Image sets with camera poses
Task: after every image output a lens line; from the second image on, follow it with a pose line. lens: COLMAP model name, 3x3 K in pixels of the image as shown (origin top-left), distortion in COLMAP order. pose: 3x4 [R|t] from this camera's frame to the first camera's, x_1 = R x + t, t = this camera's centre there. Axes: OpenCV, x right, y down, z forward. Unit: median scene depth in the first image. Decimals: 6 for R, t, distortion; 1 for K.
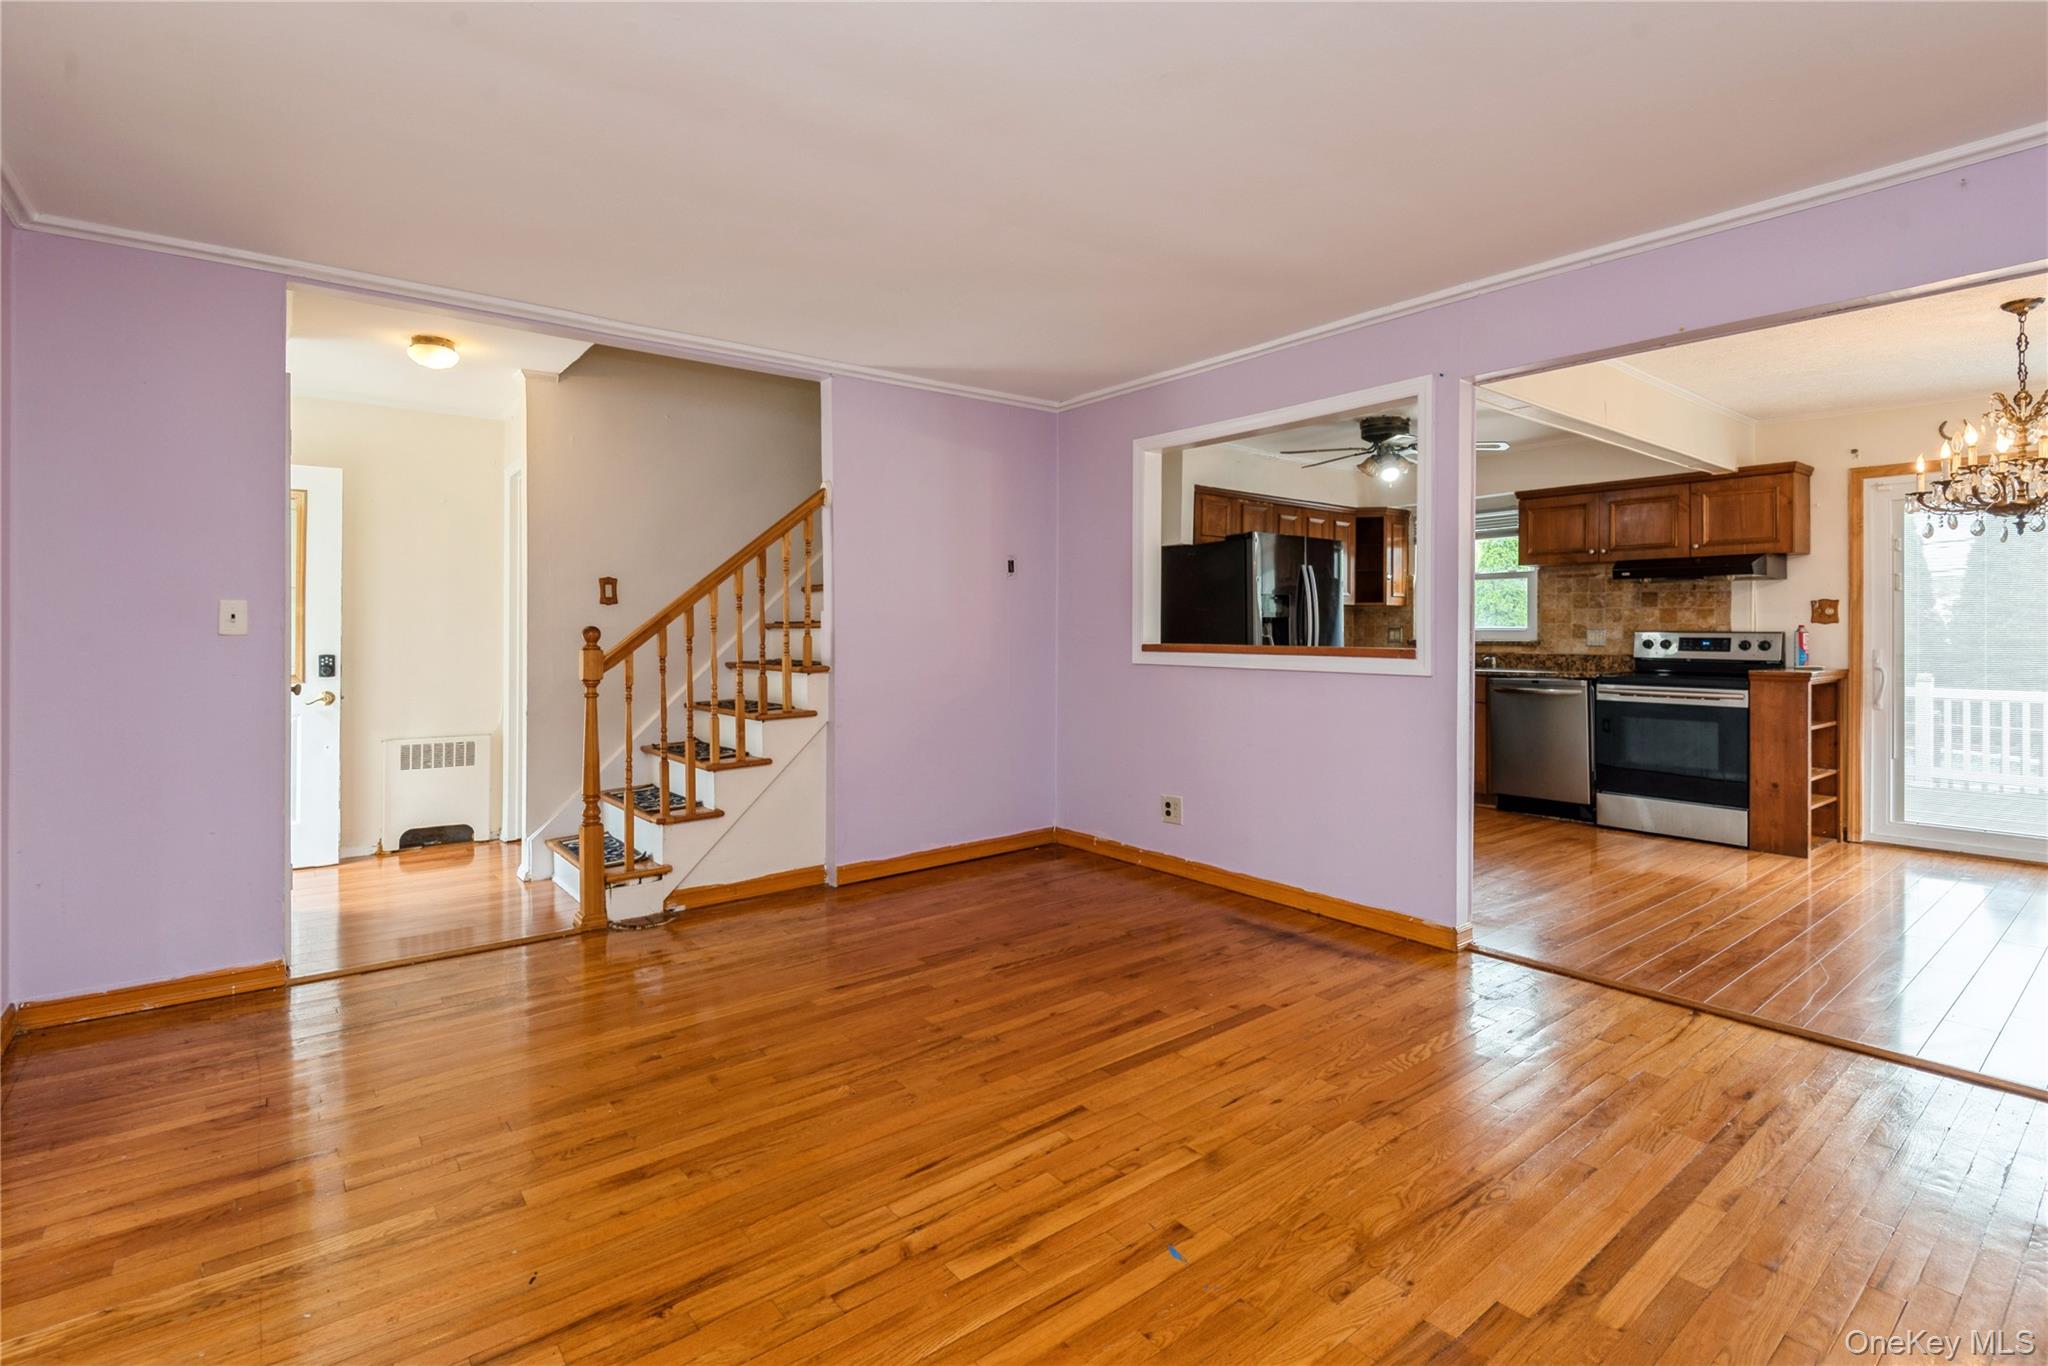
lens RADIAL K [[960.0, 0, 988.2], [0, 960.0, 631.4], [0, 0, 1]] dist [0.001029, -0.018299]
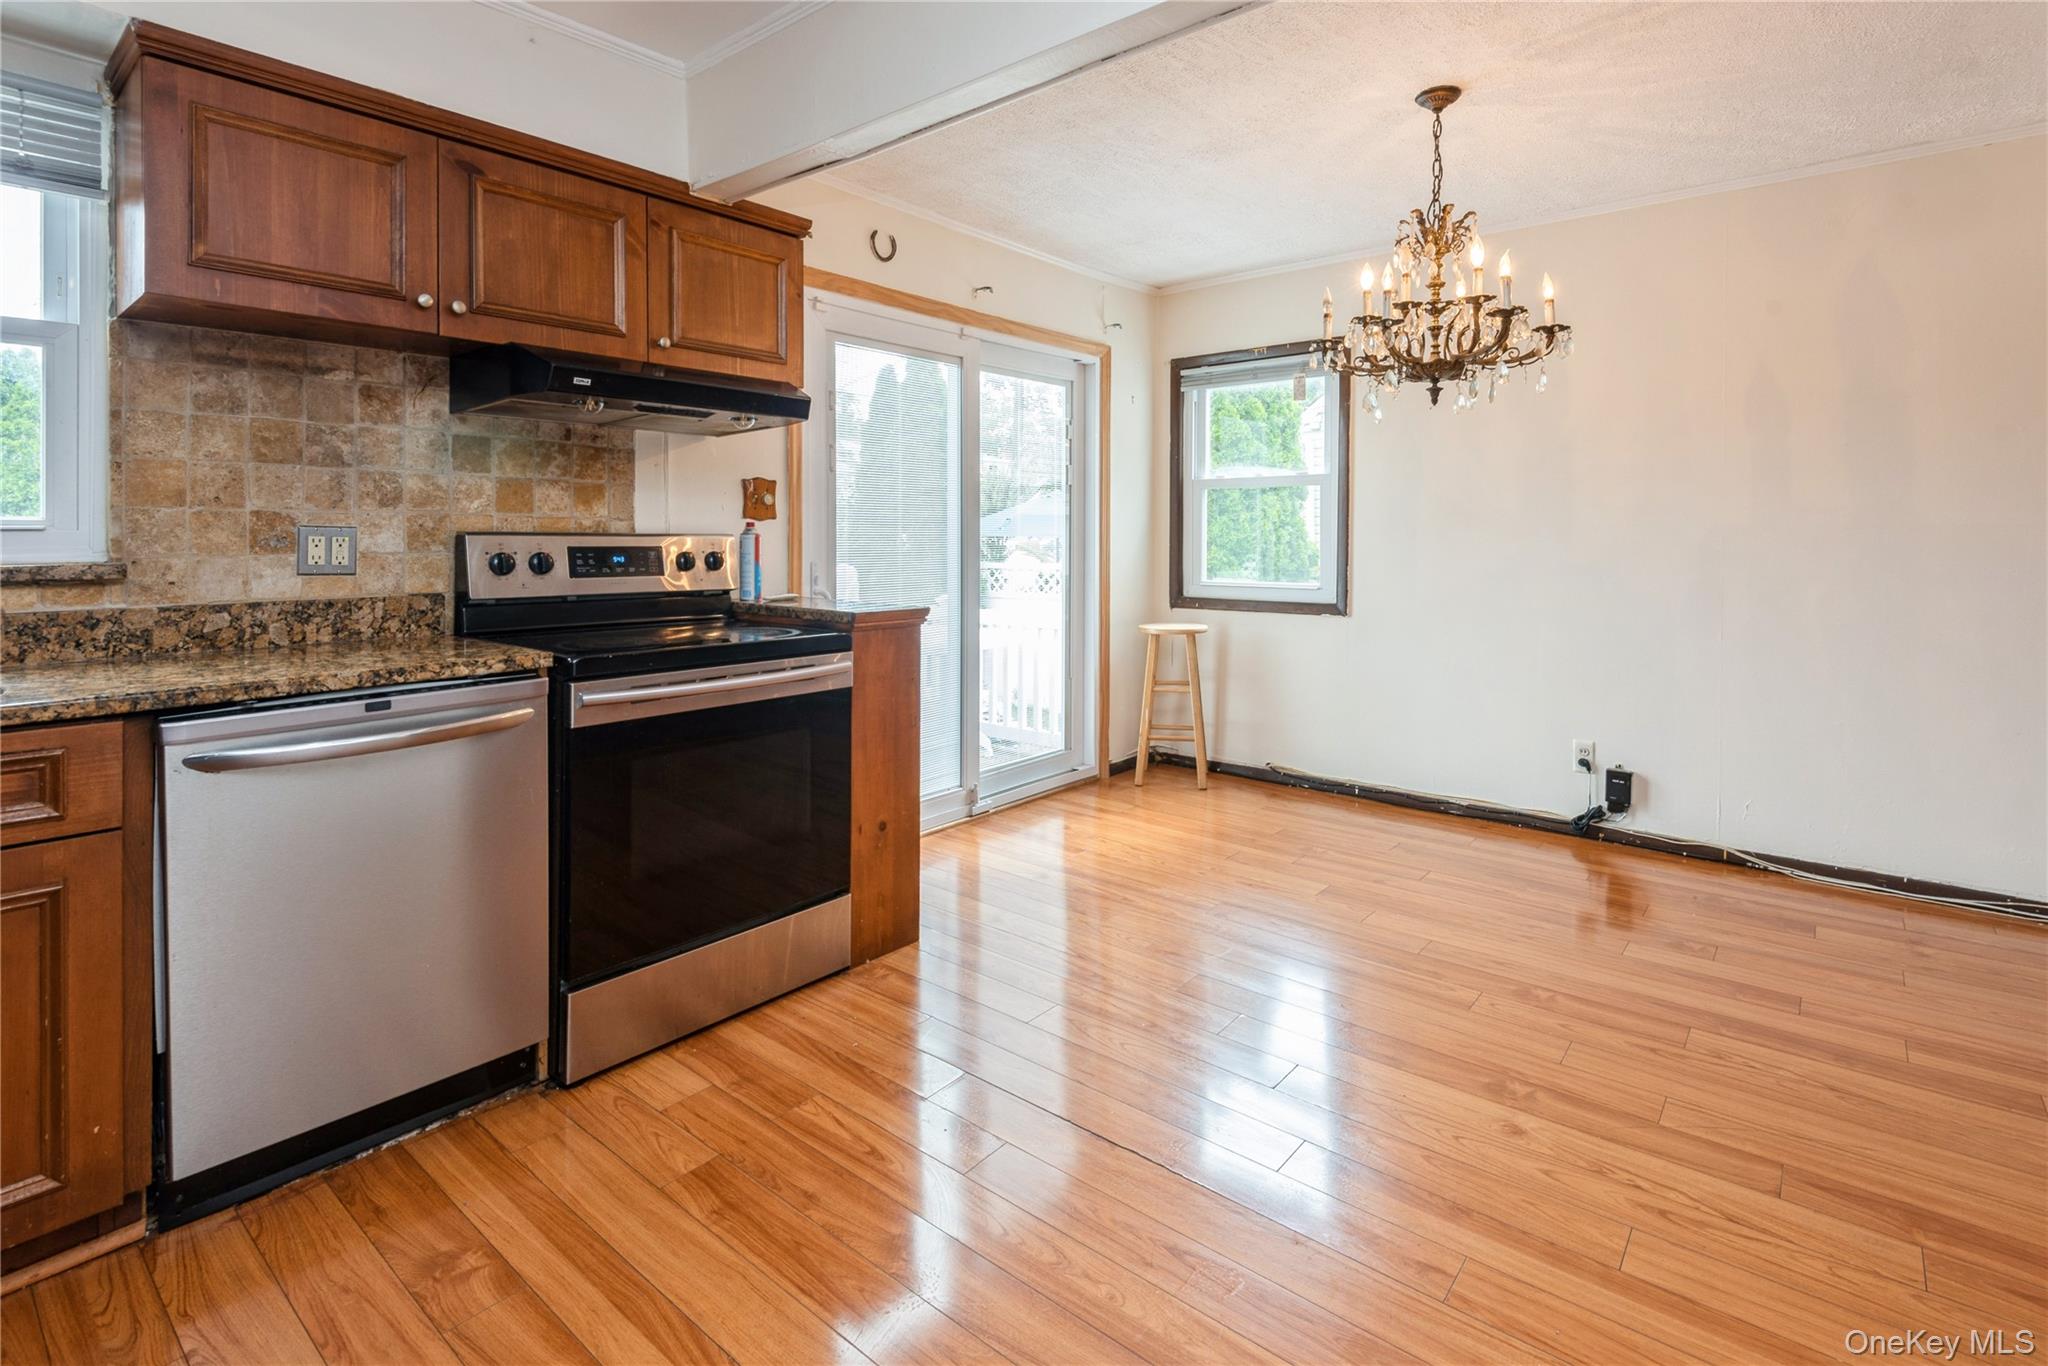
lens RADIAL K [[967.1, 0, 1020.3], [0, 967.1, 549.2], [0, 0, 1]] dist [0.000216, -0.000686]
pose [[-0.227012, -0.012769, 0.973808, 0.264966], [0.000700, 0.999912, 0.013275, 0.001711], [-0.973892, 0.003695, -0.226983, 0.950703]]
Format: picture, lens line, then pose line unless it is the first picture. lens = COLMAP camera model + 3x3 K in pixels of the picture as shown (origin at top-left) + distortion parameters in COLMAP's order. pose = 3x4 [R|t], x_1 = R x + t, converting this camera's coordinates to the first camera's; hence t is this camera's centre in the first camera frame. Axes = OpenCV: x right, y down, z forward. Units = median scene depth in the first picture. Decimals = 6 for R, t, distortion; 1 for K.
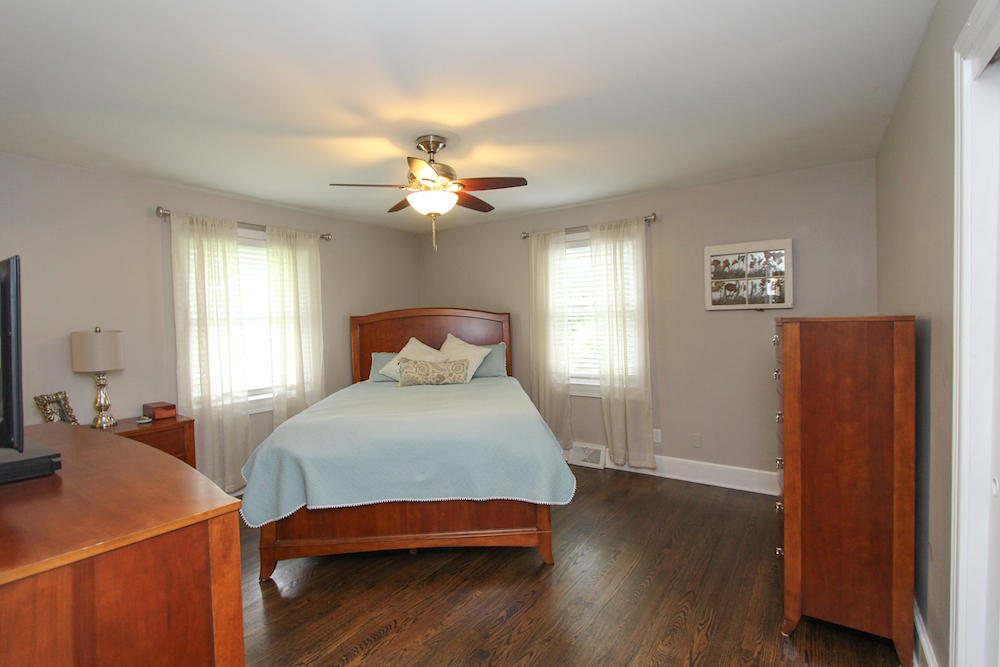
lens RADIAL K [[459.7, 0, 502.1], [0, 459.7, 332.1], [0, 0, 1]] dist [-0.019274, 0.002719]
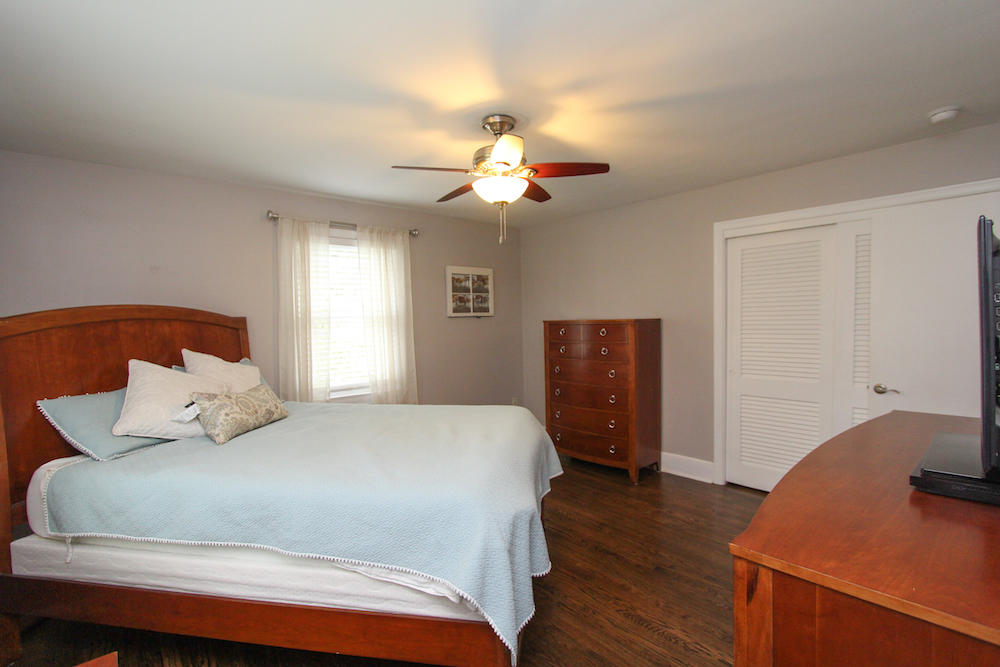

To do —
Output exactly the lines from the line containing "Format: picture, lens" through the last line of the records, both included, and leave out every picture.

Exercise answer —
Format: picture, lens line, then pose line unless it is the first picture. lens = COLMAP camera model + 3x3 K in pixels of the picture as shown (origin at top-left) + distortion parameters in COLMAP's order. pose = 3x4 [R|t], x_1 = R x + t, converting this camera's coordinates to the first camera's; hence t is this camera's centre in the first camera frame. Axes = OpenCV: x right, y down, z forward. Units = median scene depth in the first picture. Decimals = 6 for R, t, distortion; 1 for K.
lens RADIAL K [[459.7, 0, 502.1], [0, 459.7, 332.1], [0, 0, 1]] dist [-0.019274, 0.002719]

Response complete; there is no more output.